GridPP PMB Meeting 583

GridPP PMB Meeting 583 (14.12.15)
=================================
Present: Dave Britton (Chair), Claire Devereux, Roger Jones, Pete Gronbech, Tony Cass, Andrew Sansum, Jeremy Coles, Steve Lloyd, Dave Kelsey, Gareth Smith, Pete Clarke.

Apologies: Tony Doyle, Dave Colling, Andrew McNab.

1. Status of quarterly reports?
===============================
PG reported that the status was similar to last week but had just received the CMS report prior to the meeting. GS now had some required information from AS so should be able to complete the Tier-1 report this week.

JC had been very busy last week but expected to complete this week.

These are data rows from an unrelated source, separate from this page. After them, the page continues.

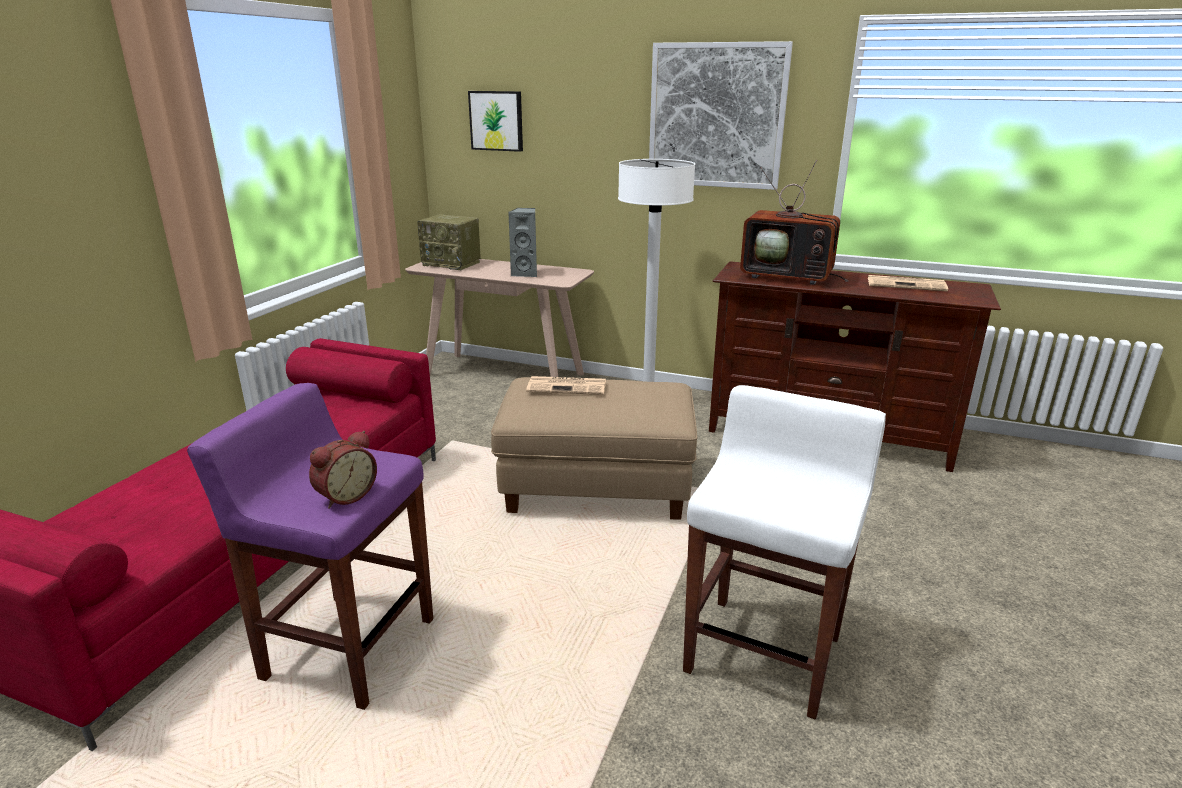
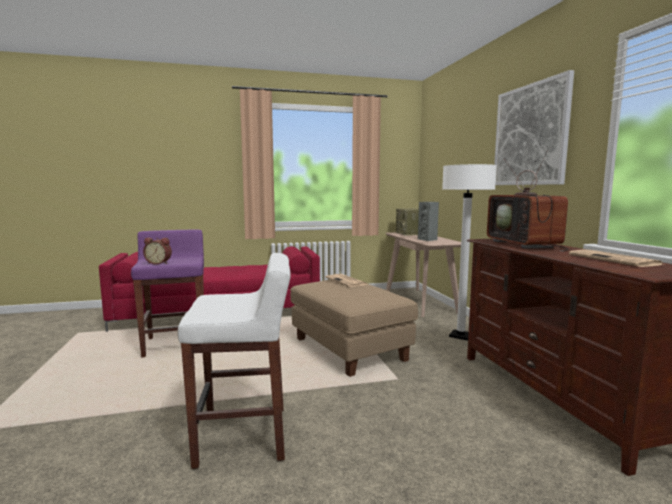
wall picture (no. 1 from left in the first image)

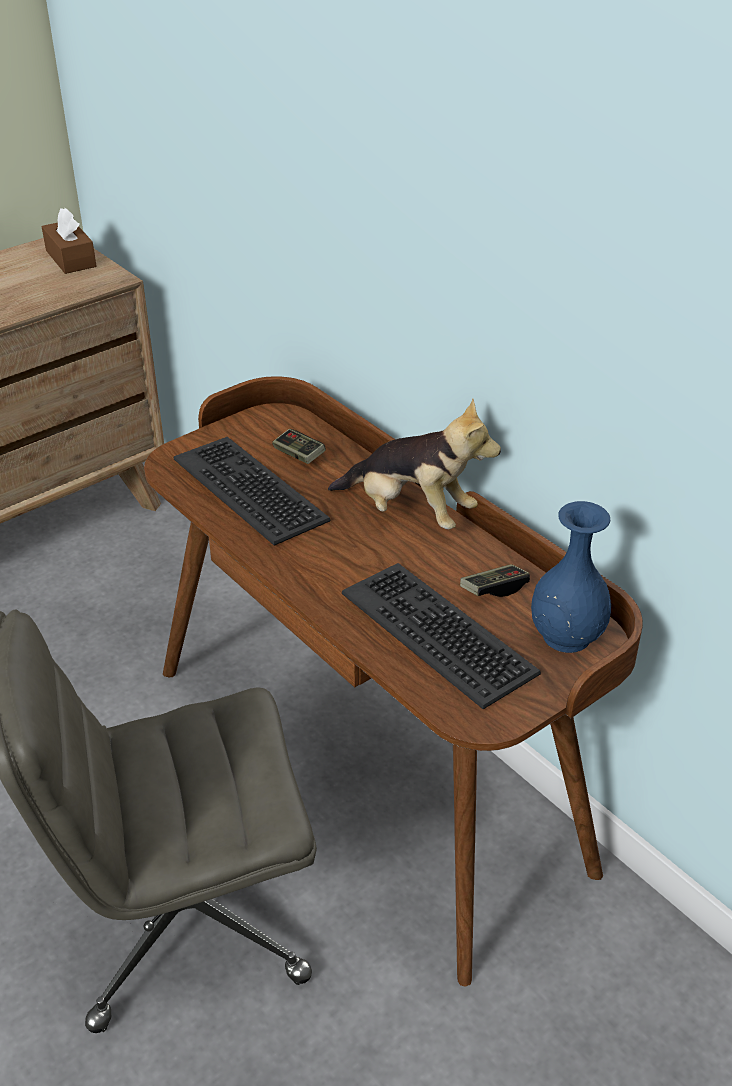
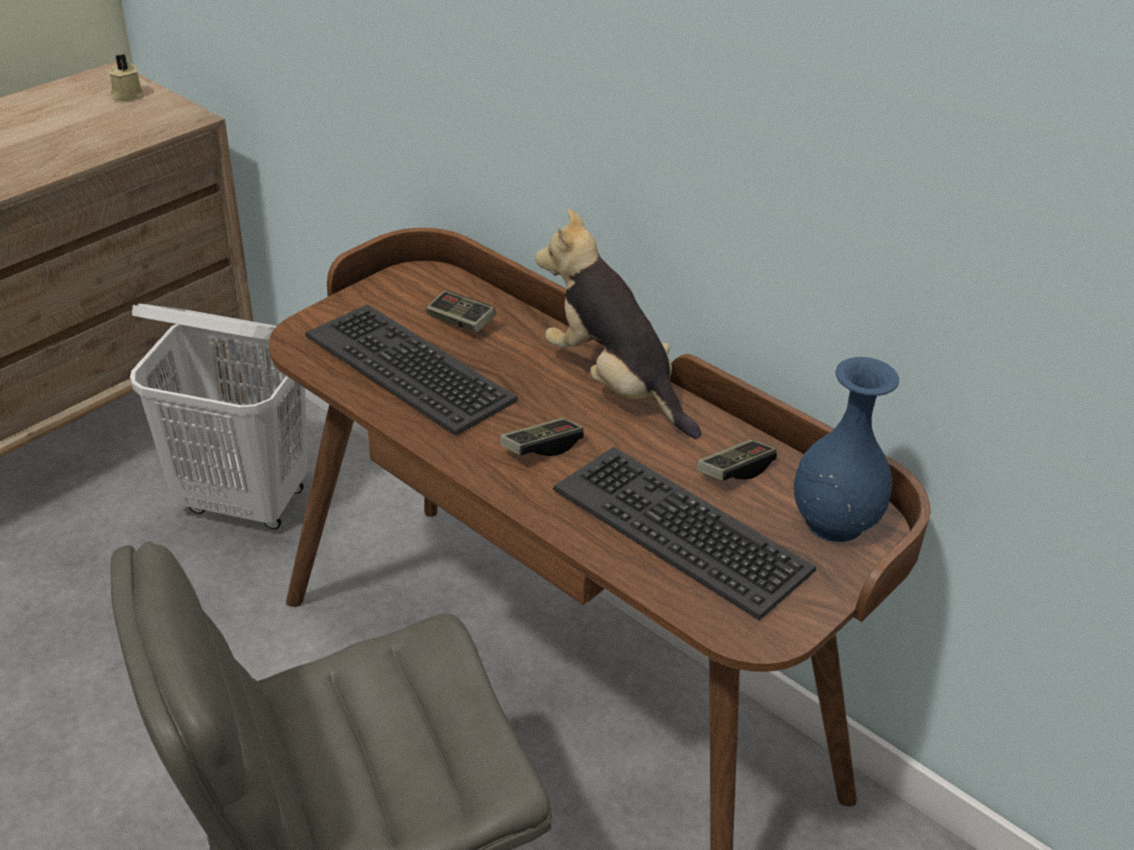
washing basket (whitish)
game controller (no. 2 from left)
wax candle (beige)
cuddly toy

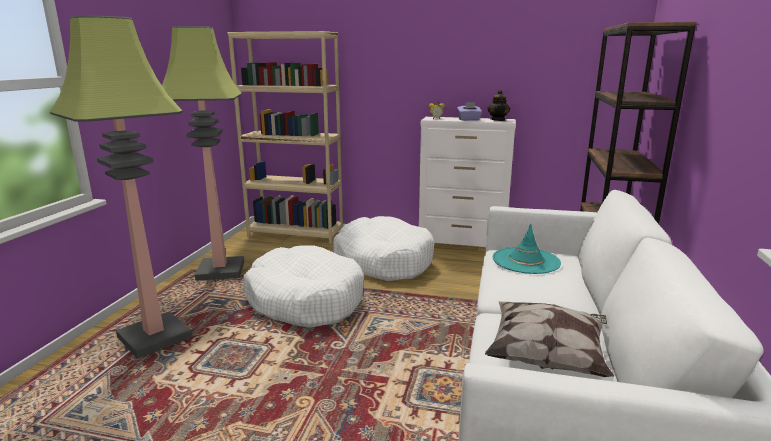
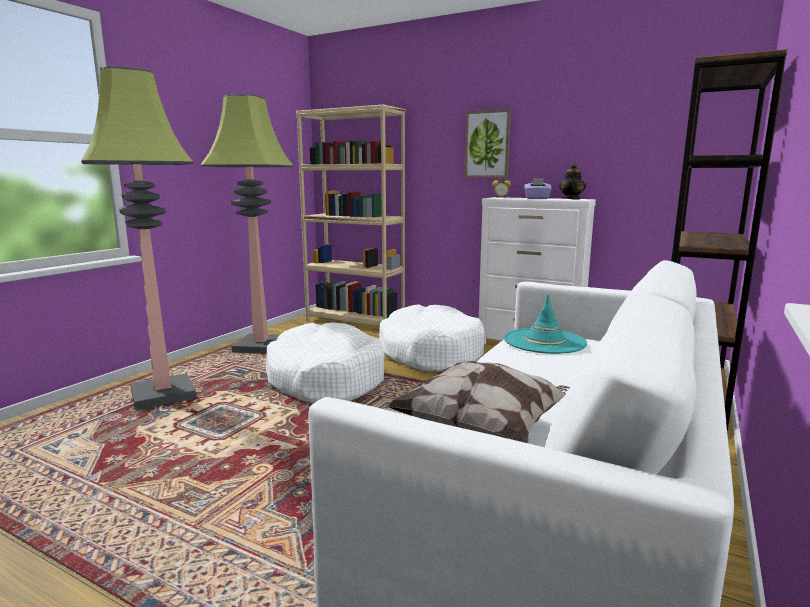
wall picture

2. Status of GridPP5 grants?
============================
PG reported that after receiving two separate queries from university sites, he emailed STFC asking for an update. They responded: ‘we now have formal project approval. That means that we can get on with the next stage of grant processing and will move quickly. So they are coming.’ At least three sites have subsequently received emails from STFC confirming their proposals had been recommended for funding and that offer letters are en route.

In line with previous years, DB asked STFC for a letter confirming the overall totals etc. STFC advised the funding announcement now comes from SBS so there will be a delay, but Sarah Verth will send something to DB and discuss in the New Year.

3. CERNVM(-FS) workshop at RAL
==============================
There has been a formal request to support the CERMVMFS workshop at RAL.
This equates to c.£2500+ industry speakers’ expenses so approximately £3k in total. This will be a 3 day workshop with UK travel expenses and the costs will be split with SCD. Taken in the round, this seems reasonable. However, DB and AS expressed concern over the proposed £900 lecture theatre hire charge and £100 for production of badges, though it was confirmed Indico can be used to register delegates and generate badges.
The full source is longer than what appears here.